Pyongyang claims Tokyo’s siding with Washington has become ‘serious threat’ to its territory
Nuclear-armed North Korea has warned Tokyo against “imminent self-destruction” for siding with Washington, as tensions soar after Pyongyang fired a missile over Japan.
The North set off global alarm on Tuesday when it fired an intermediate-range missile over the Asian island nation, triggering condemnation from world leaders including the U.S. and Japan.
Japanese Prime Minister Shinzo Abe denounced the launch as an “unprecedented, serious and grave threat” and agreed with U.S. President Donald Trump to “further strengthen pressure against North Korea.”
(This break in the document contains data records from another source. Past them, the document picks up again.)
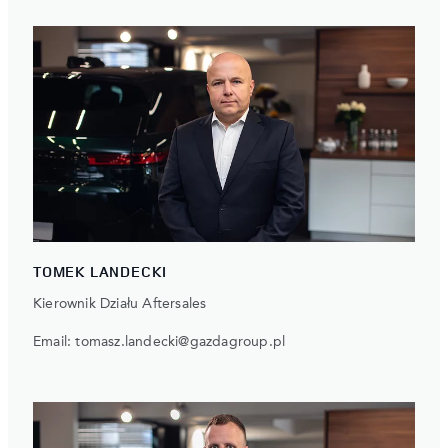
TOMEK LANDECKI
Kierownik Działu Aftersales
Email:
tomasz.landecki@gazdagroup.pl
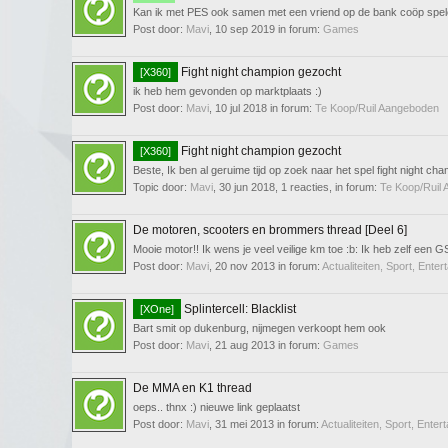
Kan ik met PES ook samen met een vriend op de bank coöp spele
Post door:
Mavi
,
10 sep 2019
in forum:
Games
Fight night champion gezocht
[X360]
ik heb hem gevonden op marktplaats :)
Post door:
Mavi
,
10 jul 2018
in forum:
Te Koop/Ruil Aangeboden
Fight night champion gezocht
[X360]
Beste, Ik ben al geruime tijd op zoek naar het spel fight night cha
Topic door:
Mavi
,
30 jun 2018
, 1 reacties, in forum:
Te Koop/Ruil
De motoren, scooters en brommers thread [Deel 6]
Mooie motor!! Ik wens je veel veilige km toe :b: Ik heb zelf een G
Post door:
Mavi
,
20 nov 2013
in forum:
Actualiteiten, Sport, Enter
Splintercell: Blacklist
[XOne]
Bart smit op dukenburg, nijmegen verkoopt hem ook
Post door:
Mavi
,
21 aug 2013
in forum:
Games
De MMA en K1 thread
oeps.. thnx :) nieuwe link geplaatst
Post door:
Mavi
,
31 mei 2013
in forum:
Actualiteiten, Sport, Enter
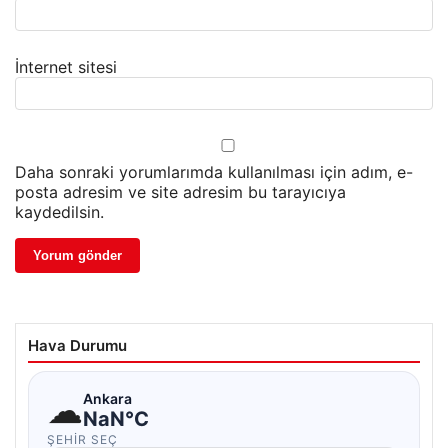
İnternet sitesi
Daha sonraki yorumlarımda kullanılması için adım, e-
posta adresim ve site adresim bu tarayıcıya
kaydedilsin.
Hava Durumu
☁
Ankara
NaN°C
ŞEHIR SEÇ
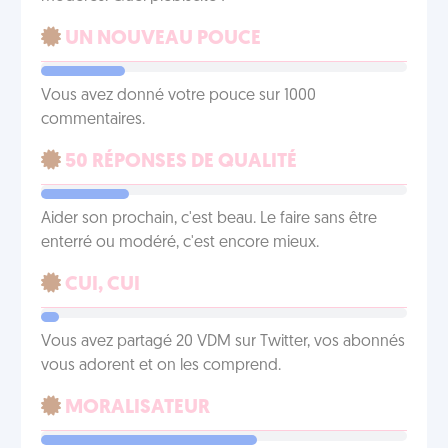
UN NOUVEAU POUCE
Vous avez donné votre pouce sur 1000
commentaires.
50 RÉPONSES DE QUALITÉ
Aider son prochain, c'est beau. Le faire sans être
enterré ou modéré, c'est encore mieux.
CUI, CUI
Vous avez partagé 20 VDM sur Twitter, vos abonnés
vous adorent et on les comprend.
MORALISATEUR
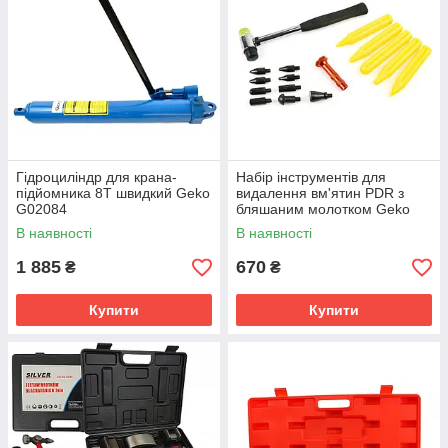
Гідроциліндр для крана-
Набір інструментів для
підйомника 8T швидкий Geko
видалення вм'ятин PDR з
G02084
бляшаним молотком Geko
G02646
В наявності
В наявності
1 885
670
₴
₴
Купити
Купити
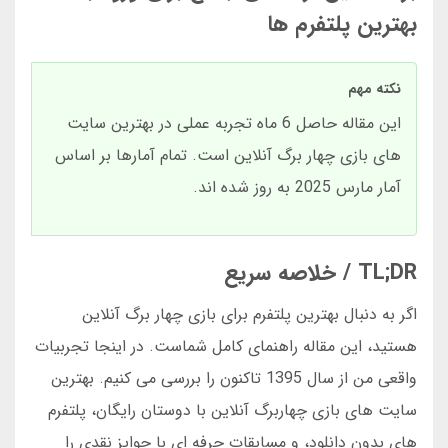
بهترین پلتفرم ها
نکته مهم
این مقاله حاصل 6 ماه تجربه عملی در بهترین سایت
های بازی چهار برگ آنلاین است. تمام آمارها بر اساس
آمار مارس 2025 به روز شده اند.
TL;DR / خلاصه سریع
اگر به دنبال بهترین پلتفرم برای بازی چهار برگ آنلاین
هستید، این مقاله راهنمای کامل شماست. در اینجا تجربیات
واقعی من از سال 1395 تاکنون را بررسی می کنیم. بهترین
سایت های بازی چهاربرگ آنلاین با دوستان رایگان، پلتفرم
های بدون دانلود، و مسابقات حرفه ای با جوایز نقدی را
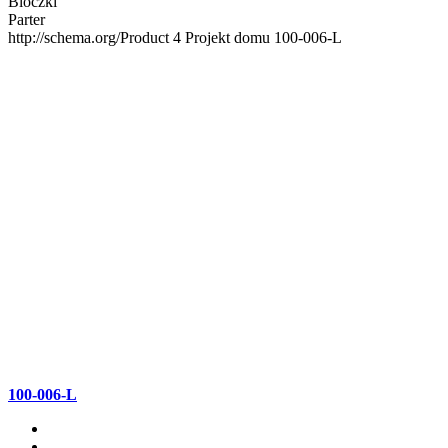
Bloczki
Parter
http://schema.org/Product
4
Projekt domu 100-006-L
100-006-L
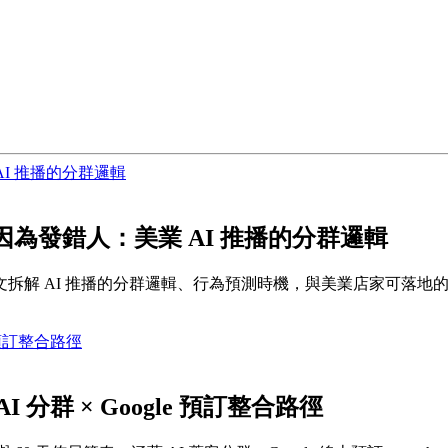
因為發錯人：美業 AI 推播的分群邏輯
拆解 AI 推播的分群邏輯、行為預測時機，與美業店家可落地
I 分群 × Google 預訂整合路徑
The North’s official KCNA news agency decried the former colonial power in a commentary, saying: “Japan has now come out with its sleeves rolled up in supporting its master’s anti-DPRK war moves.”
The allies’ “military nexus” had become a “serious threat” to the Korean peninsula and Japan was “unaware” it was “accelerating self-destruction,” the statement late Wednesday said. It made a specific reference to U.S. forces being based in Hokkaido—the island that the North’s missile flew over.
“The DPRK’s toughest countermeasures include a warning to Japan going wild, being unaware of its imminent destruction,” and blindly following the U.S., it added.
Pyongyang has warned of more similar tests to come.
The authorities in North Korea are highly nationalistic and promote resentment of the U.S. and Japan as part of their claim to legitimacy. KCNA said earlier that the missile launch was timed to mark the 107th anniversary of the “disgraceful” Japan-Korea treaty of 1910, under which Tokyo colonized the Korean peninsula.